One thing I'd like to add to
juerds post is that if you pass a reference and modify it in the sub, you will in fact be modifying the actual data structure (hence reference). This may not be what you want to do. It's not a problem if you are aware of it.
#!/usr/bin/perl -w
use strict;
my @array = (1..10);
print join(", ",@array),"\n";
sillyfunc(\@array);
print join(", ",@array),"\n";
sub sillyfunc{
my $aref = shift;
# multiply each element by itself.
$_ *= $_ foreach @{$aref};
}
__END__
Even if you don't want to modify the original data,
refs are used to avoid flattening.
@array1=(1,2,3); @array2=('a','b','c');
(@array1,@array2) flattened would equal (1,2,3,a,b,c);
What elements belong to which array?
So in our sillyfunc, if we didn't want to actually modify the original data structure, but still wanted to pass by reference, you could make a shallow copy of the original by changing the $aref assignment to
my $aref = [ @{$_[0]} ] which basically says
take data referent in $_[0] and put it in a new anonymous array and stuff a reference to it in $aref.

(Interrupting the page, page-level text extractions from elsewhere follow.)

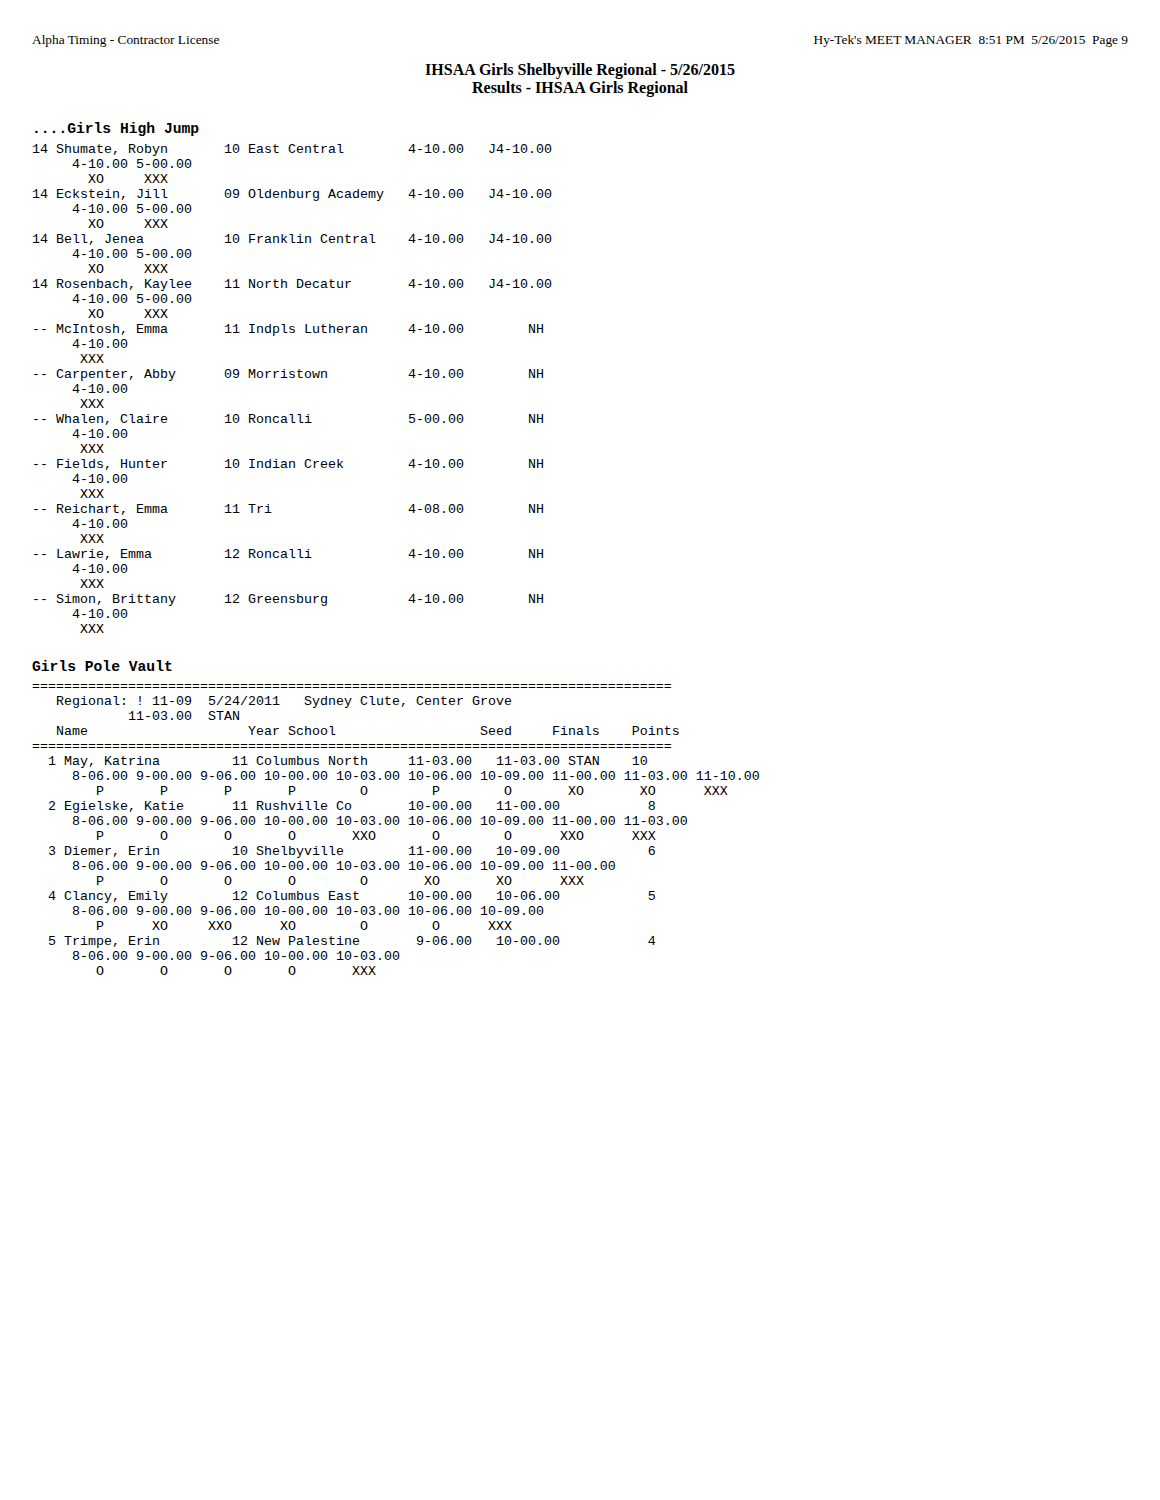Alpha Timing - Contractor License Hy-Tek's MEET MANAGER 8:51 PM 5/26/2015 Page 9
IHSAA Girls Shelbyville Regional - 5/26/2015
Results - IHSAA Girls Regional
....Girls High Jump
14 Shumate, Robyn       10 East Central        4-10.00   J4-10.00
     4-10.00 5-00.00
       XO     XXX
14 Eckstein, Jill       09 Oldenburg Academy   4-10.00   J4-10.00
     4-10.00 5-00.00
       XO     XXX
14 Bell, Jenea          10 Franklin Central    4-10.00   J4-10.00
     4-10.00 5-00.00
       XO     XXX
14 Rosenbach, Kaylee    11 North Decatur       4-10.00   J4-10.00
     4-10.00 5-00.00
       XO     XXX
-- McIntosh, Emma       11 Indpls Lutheran     4-10.00        NH
     4-10.00
      XXX
-- Carpenter, Abby      09 Morristown          4-10.00        NH
     4-10.00
      XXX
-- Whalen, Claire       10 Roncalli            5-00.00        NH
     4-10.00
      XXX
-- Fields, Hunter       10 Indian Creek        4-10.00        NH
     4-10.00
      XXX
-- Reichart, Emma       11 Tri                 4-08.00        NH
     4-10.00
      XXX
-- Lawrie, Emma         12 Roncalli            4-10.00        NH
     4-10.00
      XXX
-- Simon, Brittany      12 Greensburg          4-10.00        NH
     4-10.00
      XXX
Girls Pole Vault
================================================================================
   Regional: ! 11-09  5/24/2011   Sydney Clute, Center Grove
            11-03.00  STAN
   Name                    Year School                  Seed     Finals    Points
================================================================================
  1 May, Katrina         11 Columbus North     11-03.00   11-03.00 STAN    10
     8-06.00 9-00.00 9-06.00 10-00.00 10-03.00 10-06.00 10-09.00 11-00.00 11-03.00 11-10.00
        P       P       P       P        O        P        O       XO       XO      XXX
  2 Egielske, Katie      11 Rushville Co       10-00.00   11-00.00           8
     8-06.00 9-00.00 9-06.00 10-00.00 10-03.00 10-06.00 10-09.00 11-00.00 11-03.00
        P       O       O       O       XXO       O        O      XXO      XXX
  3 Diemer, Erin         10 Shelbyville        11-00.00   10-09.00           6
     8-06.00 9-00.00 9-06.00 10-00.00 10-03.00 10-06.00 10-09.00 11-00.00
        P       O       O       O        O       XO       XO      XXX
  4 Clancy, Emily        12 Columbus East      10-00.00   10-06.00           5
     8-06.00 9-00.00 9-06.00 10-00.00 10-03.00 10-06.00 10-09.00
        P      XO     XXO      XO        O        O      XXX
  5 Trimpe, Erin         12 New Palestine       9-06.00   10-00.00           4
     8-06.00 9-00.00 9-06.00 10-00.00 10-03.00
        O       O       O       O       XXX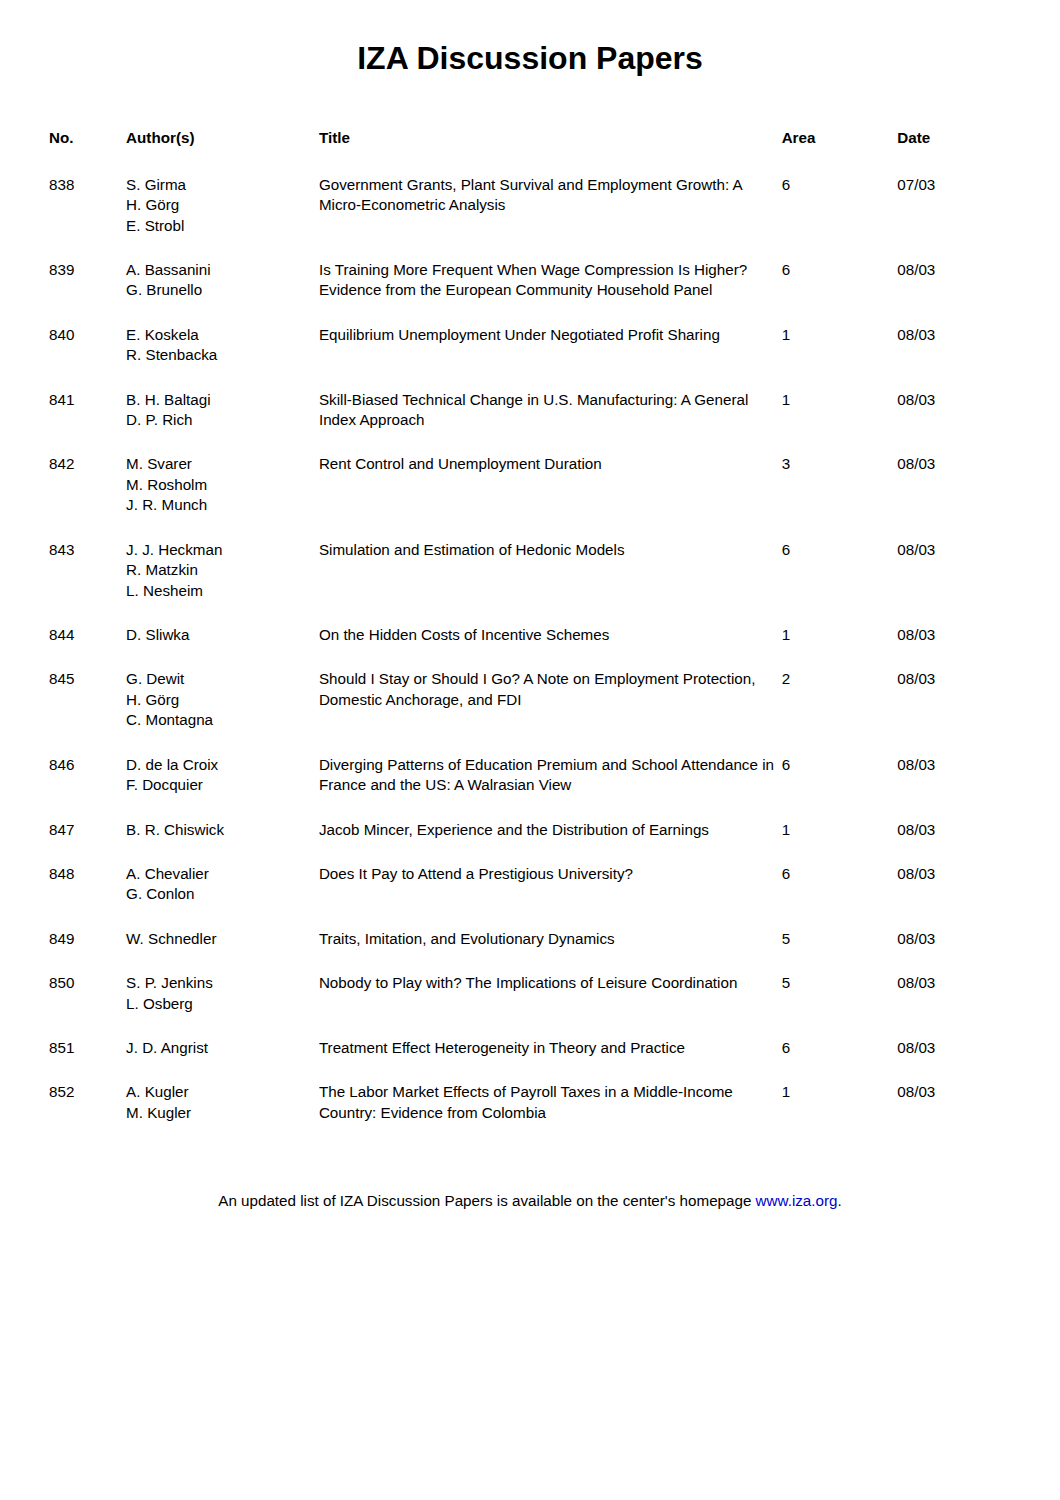IZA Discussion Papers
| No. | Author(s) | Title | Area | Date |
| --- | --- | --- | --- | --- |
| 838 | S. Girma H. Görg E. Strobl | Government Grants, Plant Survival and Employment Growth: A Micro-Econometric Analysis | 6 | 07/03 |
| 839 | A. Bassanini G. Brunello | Is Training More Frequent When Wage Compression Is Higher? Evidence from the European Community Household Panel | 6 | 08/03 |
| 840 | E. Koskela R. Stenbacka | Equilibrium Unemployment Under Negotiated Profit Sharing | 1 | 08/03 |
| 841 | B. H. Baltagi D. P. Rich | Skill-Biased Technical Change in U.S. Manufacturing: A General Index Approach | 1 | 08/03 |
| 842 | M. Svarer M. Rosholm J. R. Munch | Rent Control and Unemployment Duration | 3 | 08/03 |
| 843 | J. J. Heckman R. Matzkin L. Nesheim | Simulation and Estimation of Hedonic Models | 6 | 08/03 |
| 844 | D. Sliwka | On the Hidden Costs of Incentive Schemes | 1 | 08/03 |
| 845 | G. Dewit H. Görg C. Montagna | Should I Stay or Should I Go? A Note on Employment Protection, Domestic Anchorage, and FDI | 2 | 08/03 |
| 846 | D. de la Croix F. Docquier | Diverging Patterns of Education Premium and School Attendance in France and the US: A Walrasian View | 6 | 08/03 |
| 847 | B. R. Chiswick | Jacob Mincer, Experience and the Distribution of Earnings | 1 | 08/03 |
| 848 | A. Chevalier G. Conlon | Does It Pay to Attend a Prestigious University? | 6 | 08/03 |
| 849 | W. Schnedler | Traits, Imitation, and Evolutionary Dynamics | 5 | 08/03 |
| 850 | S. P. Jenkins L. Osberg | Nobody to Play with? The Implications of Leisure Coordination | 5 | 08/03 |
| 851 | J. D. Angrist | Treatment Effect Heterogeneity in Theory and Practice | 6 | 08/03 |
| 852 | A. Kugler M. Kugler | The Labor Market Effects of Payroll Taxes in a Middle-Income Country: Evidence from Colombia | 1 | 08/03 |
An updated list of IZA Discussion Papers is available on the center's homepage www.iza.org.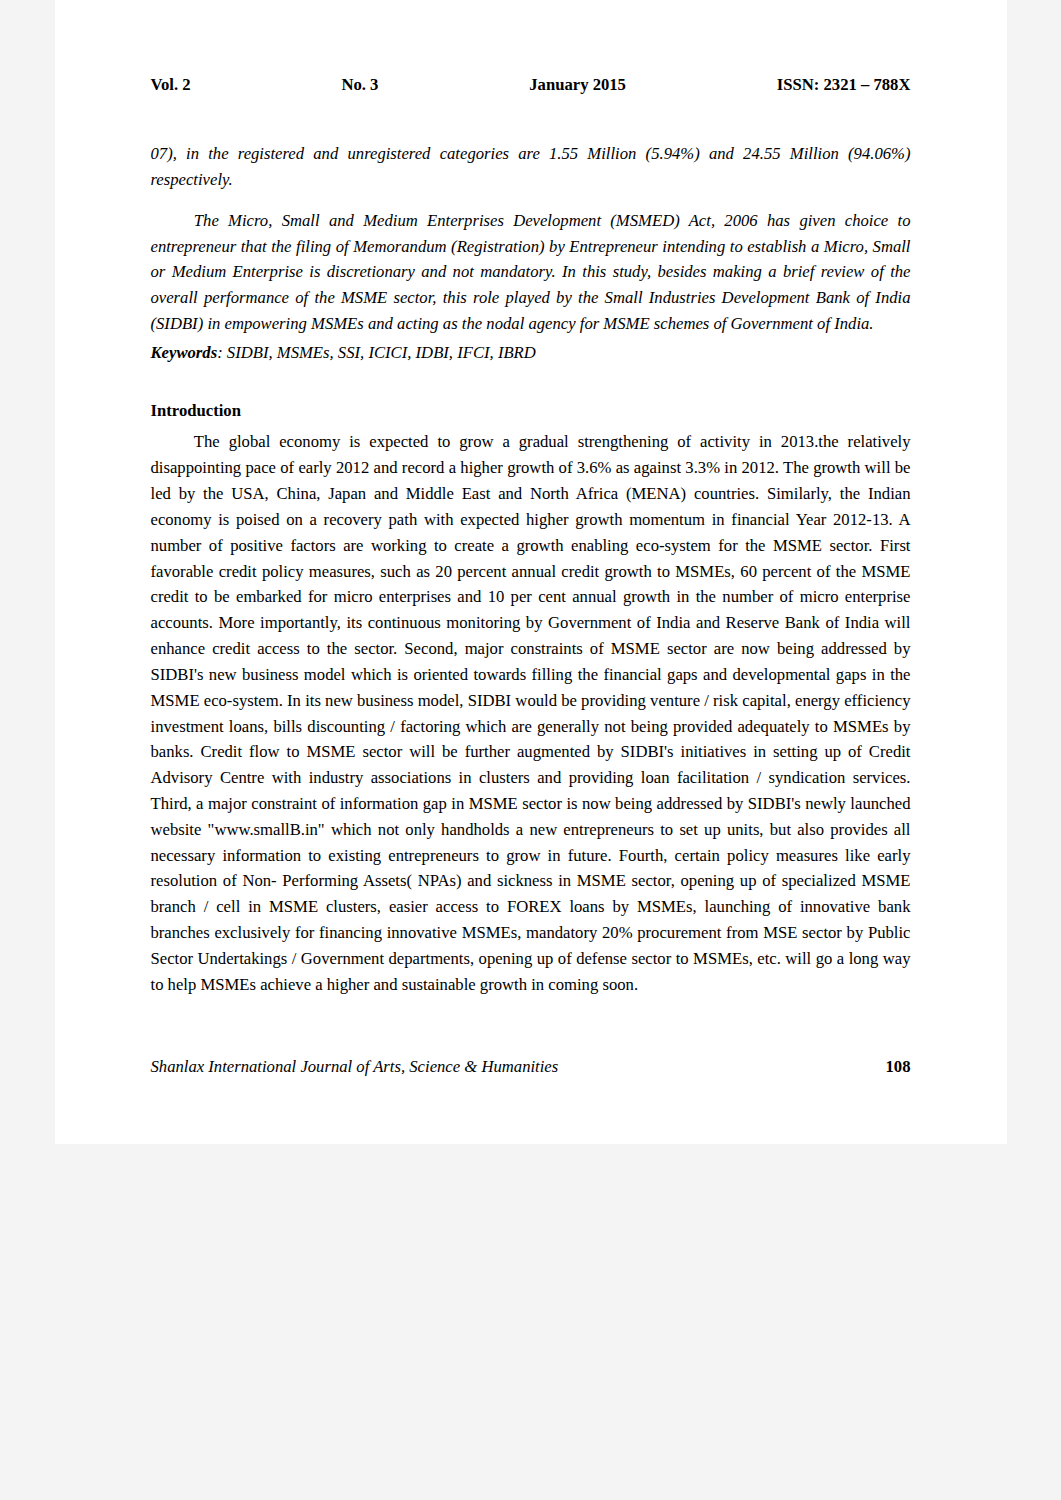Vol. 2 No. 3 January 2015 ISSN: 2321 – 788X
07), in the registered and unregistered categories are 1.55 Million (5.94%) and 24.55 Million (94.06%) respectively.
The Micro, Small and Medium Enterprises Development (MSMED) Act, 2006 has given choice to entrepreneur that the filing of Memorandum (Registration) by Entrepreneur intending to establish a Micro, Small or Medium Enterprise is discretionary and not mandatory. In this study, besides making a brief review of the overall performance of the MSME sector, this role played by the Small Industries Development Bank of India (SIDBI) in empowering MSMEs and acting as the nodal agency for MSME schemes of Government of India.
Keywords: SIDBI, MSMEs, SSI, ICICI, IDBI, IFCI, IBRD
Introduction
The global economy is expected to grow a gradual strengthening of activity in 2013.the relatively disappointing pace of early 2012 and record a higher growth of 3.6% as against 3.3% in 2012. The growth will be led by the USA, China, Japan and Middle East and North Africa (MENA) countries. Similarly, the Indian economy is poised on a recovery path with expected higher growth momentum in financial Year 2012-13. A number of positive factors are working to create a growth enabling eco-system for the MSME sector. First favorable credit policy measures, such as 20 percent annual credit growth to MSMEs, 60 percent of the MSME credit to be embarked for micro enterprises and 10 per cent annual growth in the number of micro enterprise accounts. More importantly, its continuous monitoring by Government of India and Reserve Bank of India will enhance credit access to the sector. Second, major constraints of MSME sector are now being addressed by SIDBI's new business model which is oriented towards filling the financial gaps and developmental gaps in the MSME eco-system. In its new business model, SIDBI would be providing venture / risk capital, energy efficiency investment loans, bills discounting / factoring which are generally not being provided adequately to MSMEs by banks. Credit flow to MSME sector will be further augmented by SIDBI's initiatives in setting up of Credit Advisory Centre with industry associations in clusters and providing loan facilitation / syndication services. Third, a major constraint of information gap in MSME sector is now being addressed by SIDBI's newly launched website "www.smallB.in" which not only handholds a new entrepreneurs to set up units, but also provides all necessary information to existing entrepreneurs to grow in future. Fourth, certain policy measures like early resolution of Non- Performing Assets( NPAs) and sickness in MSME sector, opening up of specialized MSME branch / cell in MSME clusters, easier access to FOREX loans by MSMEs, launching of innovative bank branches exclusively for financing innovative MSMEs, mandatory 20% procurement from MSE sector by Public Sector Undertakings / Government departments, opening up of defense sector to MSMEs, etc. will go a long way to help MSMEs achieve a higher and sustainable growth in coming soon.
Shanlax International Journal of Arts, Science & Humanities 108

This is fine for simple data structures, but be aware that if the ref the data structure is referencing contains more references, the original and the copy's element references will still be referencing the same things. That's why it's called a shallow copy. It only gives you a new copy of the top layer.
I hope I haven't made this sound more confusing than it is.
I've referenced references 9 times here... Let me know if you need me to clarify anything and hope this helps.
-Lee
"To be civilized is to deny one's nature."